Copy out all of the entries, keeping every word the same.

** SUPPLIED INFORMATION follows **

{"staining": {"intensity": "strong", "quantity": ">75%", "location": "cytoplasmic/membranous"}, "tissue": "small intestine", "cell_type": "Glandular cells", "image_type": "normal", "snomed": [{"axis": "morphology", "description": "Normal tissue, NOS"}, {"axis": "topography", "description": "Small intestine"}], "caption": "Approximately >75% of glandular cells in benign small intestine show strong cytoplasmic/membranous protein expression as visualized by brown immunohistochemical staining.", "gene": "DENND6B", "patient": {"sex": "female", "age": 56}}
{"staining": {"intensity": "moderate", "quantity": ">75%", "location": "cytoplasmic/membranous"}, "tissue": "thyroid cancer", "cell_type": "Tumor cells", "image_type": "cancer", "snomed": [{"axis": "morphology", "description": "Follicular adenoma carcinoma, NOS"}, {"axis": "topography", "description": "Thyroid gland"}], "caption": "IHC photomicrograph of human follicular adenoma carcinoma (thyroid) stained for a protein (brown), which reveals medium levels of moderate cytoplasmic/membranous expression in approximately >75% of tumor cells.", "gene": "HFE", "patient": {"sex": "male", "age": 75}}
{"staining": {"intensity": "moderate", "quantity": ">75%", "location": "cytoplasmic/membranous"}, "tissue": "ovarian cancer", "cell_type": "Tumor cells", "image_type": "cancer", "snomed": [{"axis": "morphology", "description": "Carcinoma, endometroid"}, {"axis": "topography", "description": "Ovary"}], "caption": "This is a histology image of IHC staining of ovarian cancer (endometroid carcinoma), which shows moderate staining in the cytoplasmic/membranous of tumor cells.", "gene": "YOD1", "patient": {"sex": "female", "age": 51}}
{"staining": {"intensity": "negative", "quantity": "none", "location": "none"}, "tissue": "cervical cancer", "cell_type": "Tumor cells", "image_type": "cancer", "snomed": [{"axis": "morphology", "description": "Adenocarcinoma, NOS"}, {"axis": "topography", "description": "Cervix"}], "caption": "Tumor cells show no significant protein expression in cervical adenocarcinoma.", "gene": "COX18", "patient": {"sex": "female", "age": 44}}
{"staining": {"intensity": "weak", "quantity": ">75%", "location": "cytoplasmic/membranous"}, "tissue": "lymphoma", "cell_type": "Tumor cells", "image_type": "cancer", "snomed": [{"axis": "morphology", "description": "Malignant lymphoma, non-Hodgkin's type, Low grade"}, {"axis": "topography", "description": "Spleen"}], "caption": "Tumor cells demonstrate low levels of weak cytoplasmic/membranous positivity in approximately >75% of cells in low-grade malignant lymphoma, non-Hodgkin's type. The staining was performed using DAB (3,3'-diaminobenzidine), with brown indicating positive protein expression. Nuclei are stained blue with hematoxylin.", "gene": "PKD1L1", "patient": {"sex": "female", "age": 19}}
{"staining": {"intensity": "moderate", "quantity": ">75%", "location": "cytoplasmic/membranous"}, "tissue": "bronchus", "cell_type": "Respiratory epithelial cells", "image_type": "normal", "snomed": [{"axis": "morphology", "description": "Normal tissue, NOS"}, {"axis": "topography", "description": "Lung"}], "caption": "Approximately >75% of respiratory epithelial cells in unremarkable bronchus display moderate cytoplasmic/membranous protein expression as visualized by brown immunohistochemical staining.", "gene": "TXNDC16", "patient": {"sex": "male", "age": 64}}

** End of SUPPLIED INFORMATION **

- _TASK RESULT_
{"staining": {"intensity": "strong", "quantity": ">75%", "location": "cytoplasmic/membranous"}, "tissue": "small intestine", "cell_type": "Glandular cells", "image_type": "normal", "snomed": [{"axis": "morphology", "description": "Normal tissue, NOS"}, {"axis": "topography", "description": "Small intestine"}], "caption": "Approximately >75% of glandular cells in benign small intestine show strong cytoplasmic/membranous protein expression as visualized by brown immunohistochemical staining.", "gene": "DENND6B", "patient": {"sex": "female", "age": 56}}
{"staining": {"intensity": "moderate", "quantity": ">75%", "location": "cytoplasmic/membranous"}, "tissue": "thyroid cancer", "cell_type": "Tumor cells", "image_type": "cancer", "snomed": [{"axis": "morphology", "description": "Follicular adenoma carcinoma, NOS"}, {"axis": "topography", "description": "Thyroid gland"}], "caption": "IHC photomicrograph of human follicular adenoma carcinoma (thyroid) stained for a protein (brown), which reveals medium levels of moderate cytoplasmic/membranous expression in approximately >75% of tumor cells.", "gene": "HFE", "patient": {"sex": "male", "age": 75}}
{"staining": {"intensity": "moderate", "quantity": ">75%", "location": "cytoplasmic/membranous"}, "tissue": "ovarian cancer", "cell_type": "Tumor cells", "image_type": "cancer", "snomed": [{"axis": "morphology", "description": "Carcinoma, endometroid"}, {"axis": "topography", "description": "Ovary"}], "caption": "This is a histology image of IHC staining of ovarian cancer (endometroid carcinoma), which shows moderate staining in the cytoplasmic/membranous of tumor cells.", "gene": "YOD1", "patient": {"sex": "female", "age": 51}}
{"staining": {"intensity": "negative", "quantity": "none", "location": "none"}, "tissue": "cervical cancer", "cell_type": "Tumor cells", "image_type": "cancer", "snomed": [{"axis": "morphology", "description": "Adenocarcinoma, NOS"}, {"axis": "topography", "description": "Cervix"}], "caption": "Tumor cells show no significant protein expression in cervical adenocarcinoma.", "gene": "COX18", "patient": {"sex": "female", "age": 44}}
{"staining": {"intensity": "weak", "quantity": ">75%", "location": "cytoplasmic/membranous"}, "tissue": "lymphoma", "cell_type": "Tumor cells", "image_type": "cancer", "snomed": [{"axis": "morphology", "description": "Malignant lymphoma, non-Hodgkin's type, Low grade"}, {"axis": "topography", "description": "Spleen"}], "caption": "Tumor cells demonstrate low levels of weak cytoplasmic/membranous positivity in approximately >75% of cells in low-grade malignant lymphoma, non-Hodgkin's type. The staining was performed using DAB (3,3'-diaminobenzidine), with brown indicating positive protein expression. Nuclei are stained blue with hematoxylin.", "gene": "PKD1L1", "patient": {"sex": "female", "age": 19}}
{"staining": {"intensity": "moderate", "quantity": ">75%", "location": "cytoplasmic/membranous"}, "tissue": "bronchus", "cell_type": "Respiratory epithelial cells", "image_type": "normal", "snomed": [{"axis": "morphology", "description": "Normal tissue, NOS"}, {"axis": "topography", "description": "Lung"}], "caption": "Approximately >75% of respiratory epithelial cells in unremarkable bronchus display moderate cytoplasmic/membranous protein expression as visualized by brown immunohistochemical staining.", "gene": "TXNDC16", "patient": {"sex": "male", "age": 64}}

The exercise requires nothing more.